We can’t vaccinate our way out of this crisis, Michaels explained, for a variety of reasons. Four months into a fairly successful vaccination effort, Covid-19 cases are going up, not down, and they’ve been doing so for four weeks. More transmissible Covid variants have taken hold—with B.1.1.7. being the most widespread—accounting for the majority of new Covid cases in Florida, Michigan, Minnesota, and Tennessee. Businesses are opening back up, and in March the economy added a stunning 916,000 jobs. That’s a sign that the public health crisis is ebbing. (Hooray!) But this reopening poses health dangers of its own if those returning workers aren’t protected sufficiently from Covid-19. “If we don’t control workplace transmissions,” Michaels said, “the pandemic will continue to worsen.”
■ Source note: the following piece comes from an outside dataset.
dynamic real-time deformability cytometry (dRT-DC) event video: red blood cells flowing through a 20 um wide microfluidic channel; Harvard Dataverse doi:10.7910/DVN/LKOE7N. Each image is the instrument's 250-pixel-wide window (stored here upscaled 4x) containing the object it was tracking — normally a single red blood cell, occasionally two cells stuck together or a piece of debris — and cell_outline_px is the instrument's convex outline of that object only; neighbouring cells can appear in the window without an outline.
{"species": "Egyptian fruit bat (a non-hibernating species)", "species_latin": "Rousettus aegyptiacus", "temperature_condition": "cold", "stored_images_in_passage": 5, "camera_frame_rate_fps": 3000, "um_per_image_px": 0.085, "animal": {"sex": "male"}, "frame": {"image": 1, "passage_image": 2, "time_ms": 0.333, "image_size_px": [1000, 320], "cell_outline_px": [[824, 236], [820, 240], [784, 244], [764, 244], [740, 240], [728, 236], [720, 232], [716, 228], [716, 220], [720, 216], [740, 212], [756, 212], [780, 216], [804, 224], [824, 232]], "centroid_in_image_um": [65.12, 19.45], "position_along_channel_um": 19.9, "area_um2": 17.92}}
None of this is news to President Biden, who’s been begging the states not to drop state mask requirements prematurely. When the Republican governors of Texas and Mississippi did so anyway, Biden got angry and called it “Neanderthal thinking.” Biden’s director of the Centers for Disease Control and Prevention, Rochelle Walensky, expressed similar dismay at Gretchen Whitmer, the Democratic governor of Michigan, the state where Covid-19 is currently most out of control. Whitmer is resisting pleas to issue new public health mandates; this week she asked Biden instead to give Michigan more vaccines. Walensky shot back: “The answer is not necessarily to give vaccine. The answer … is to really close things down.”
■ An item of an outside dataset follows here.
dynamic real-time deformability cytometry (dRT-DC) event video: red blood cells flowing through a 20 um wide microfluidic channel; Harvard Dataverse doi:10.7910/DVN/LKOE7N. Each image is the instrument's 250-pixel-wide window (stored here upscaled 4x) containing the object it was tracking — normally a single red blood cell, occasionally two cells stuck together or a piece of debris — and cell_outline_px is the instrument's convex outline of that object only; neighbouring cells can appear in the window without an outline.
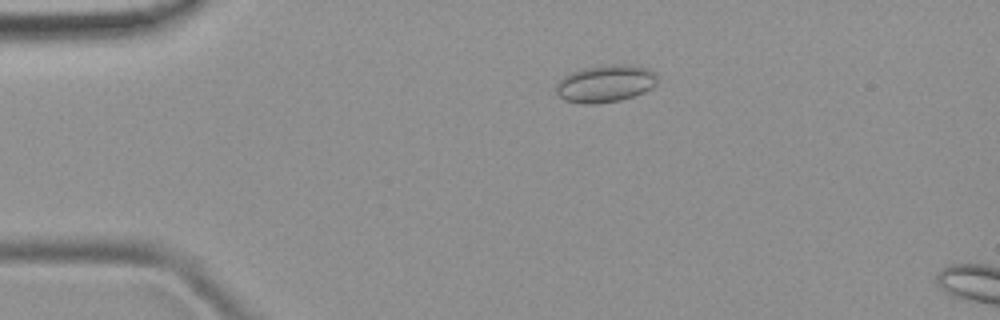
{"species": "common noctule bat (a hibernating species)", "species_latin": "Nyctalus noctula", "temperature_condition": "room temperature", "stored_images_in_passage": 50, "camera_frame_rate_fps": 3000, "um_per_image_px": 0.085, "animal": {"sex": "female", "body_mass_g": 19.9}, "frame": {"image": 1, "passage_image": 11, "time_ms": 3.333, "image_size_px": [1000, 320], "cell_outline_px": [[656, 84], [652, 88], [644, 92], [620, 100], [596, 104], [580, 104], [564, 100], [556, 92], [556, 84], [564, 76], [572, 72], [588, 68], [612, 64], [632, 64], [648, 68], [656, 72]], "centroid_in_image_um": [51.48, 7.11], "position_along_channel_um": 33.5, "area_um2": 22.02}}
Whitmer’s resistance to Covid mandates helps explain why the Biden White House is jittery about issuing an emergency temporary workplace standard. If a Democratic governor is this defiant about Covid restrictions, imagine how angry the MAGA mob will get if the federal government requires every working American to wear a mask on the job (or to take an equivalent precaution). Protests from the business lobby will likely be the least of it, and Trump cultists may be joined by some Democrats who are understandably sick and tired of a pandemic that’s entered its second year.